袁弘從衛生間出來,見劉湛把劉勇和廖成山堵在門外,不由有些奇怪。
「怎麼了?他們是誰?」
劉湛不耐地回答:「刑警隊的。」
「刑警隊?」袁弘十分納悶,「是找你的?」
「我怎麼知道!」劉湛沒好氣地走回沙發前坐下。
劉勇和廖成山進到屋裡,聞到一股混合了煙味、腳臭、汗臭的氣味,廖成山當即走到窗邊,推開窗戶換氣。
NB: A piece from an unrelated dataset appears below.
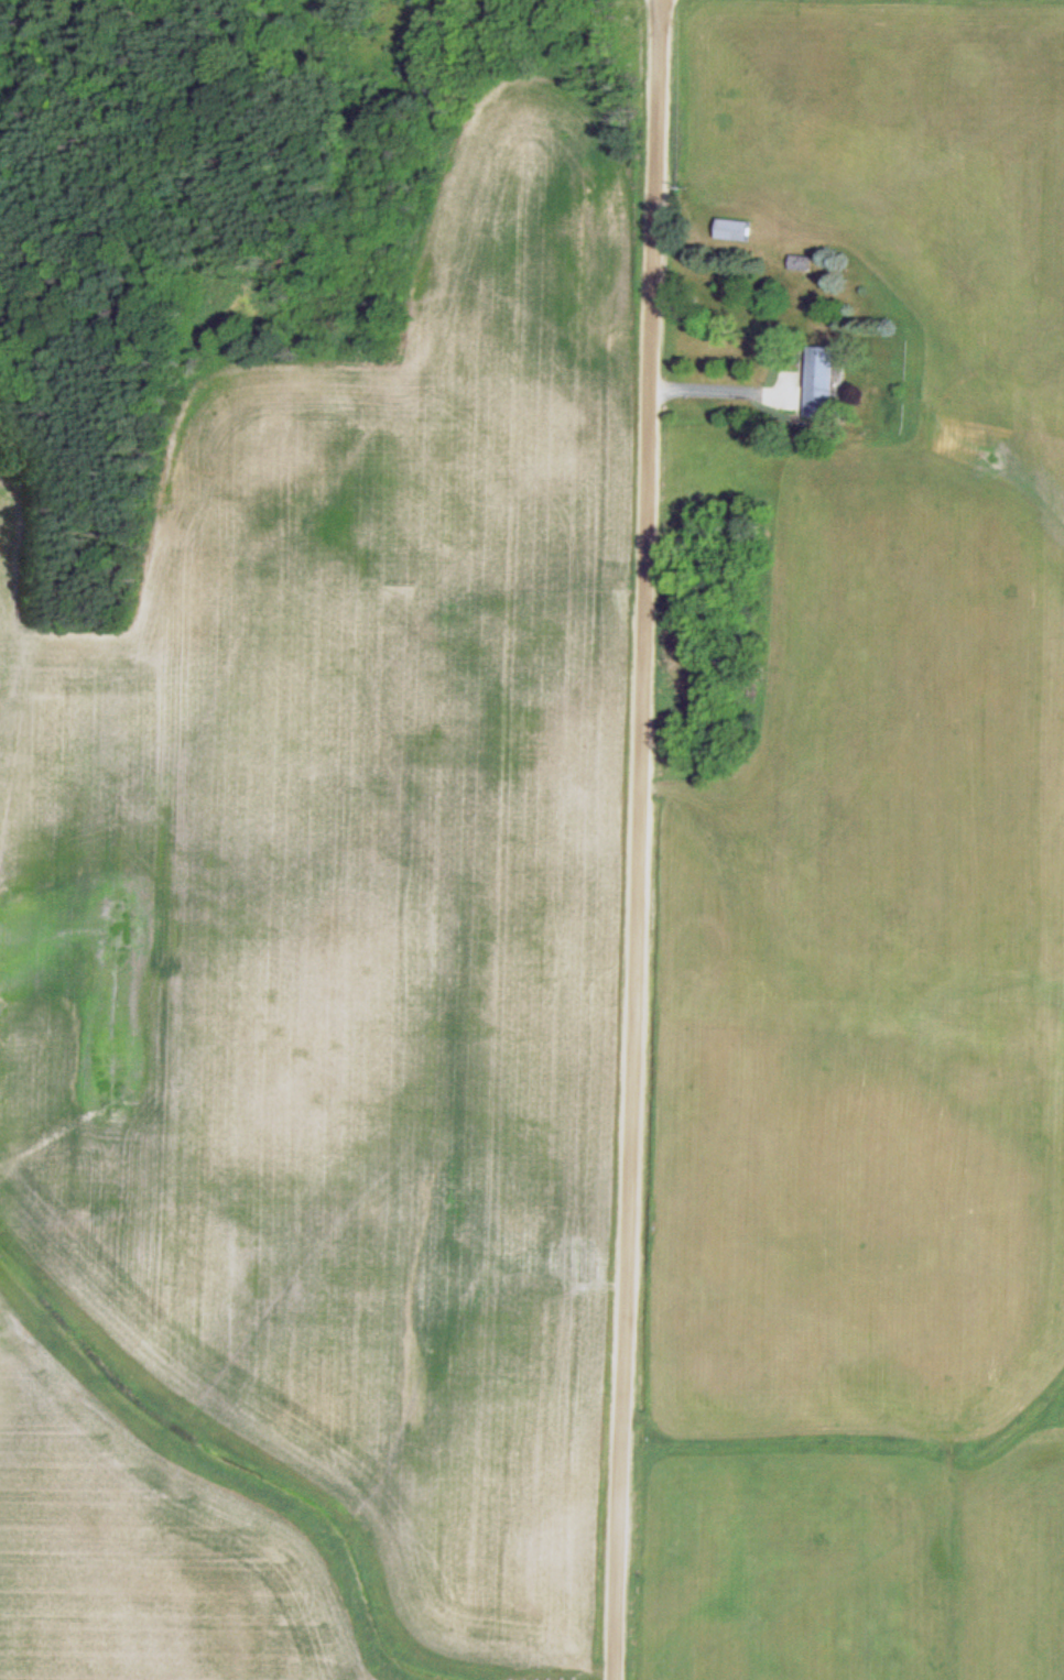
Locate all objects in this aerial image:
building: (736, 229)
building: (802, 262)
building: (822, 381)
road: (639, 840)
「警官,你們找我們有事嗎?」袁弘點了一支煙,在劉湛身旁坐下。
劉勇在兩人對面坐下:「你是袁弘?」
「是啊。」
「認識齊智濤嗎?」
「認識。」
「那你們認識杜友誠嗎?」
「見過幾次,那老頭是達哥的朋友。」
「你們這兩天聽到什麼風聲沒有?」
「呃,聽說齊智濤死了?」
「對,不僅是齊智濤,杜友誠也死了。」
劉湛似乎有些驚訝。「什麼?那老頭也死了?」
「黃均達告訴你們嗎?」
「他沒說啊!」
「你們和黃均達是什麼關係?」
「朋友。」
「他最近都跟什麼人接觸?」
「那就多了,都是些做生意的老闆。警官,你不會懷疑達哥殺了齊智濤和那老頭吧?」
「聽你這意思,黃均達不可能殺人是嗎?」
袁弘頓時笑道:「嗬嗬,你就是給他十個膽,他也不敢殺人啊!吃吃喝喝他還行,要說到動手,他跑得比誰都快。」
「那就是說,你膽子比他大?」
「我不是這個意思,警官,你別誤會。」
「閔睦洲你認識吧?」
「認識,他也是達哥的朋友。」
「他們是怎麼認識的?」
「這就不清楚了,我只知道,達哥想從閔老闆那拿貨。」
「黃均達想做洋酒生意?」
「是啊,但他沒本錢,想先拿貨後付款,可惜閔老闆沒答應。」
「那個森哥是什麼人?」
「不知道,他不太說話,也不太喝酒,成天冷冰冰的裝酷。」
「森哥說話是哪的口音?」
「粵東口音,他和閔老闆都是從粵東過來的。」
「閔睦洲和黃均達在一起,有沒有聊拿貨以外的話題?」
「嗬嗬,包房裡音樂一開,誰知道他們私下裡聊什麼。」
「齊智濤也沒有給過黃均達一張手機卡?」
「手機卡?」袁弘疑惑地看了看劉湛,「沒有啊,達哥要手機卡幹什麼?」
「閔睦洲認識杜友誠嗎?」
「他們好像就見過一次面,算是認識吧。」
廖成山不自覺地輕輕搖頭,袁弘和劉湛雖然常跟黃均達混在一起,可他們根本不了解黃均達的事。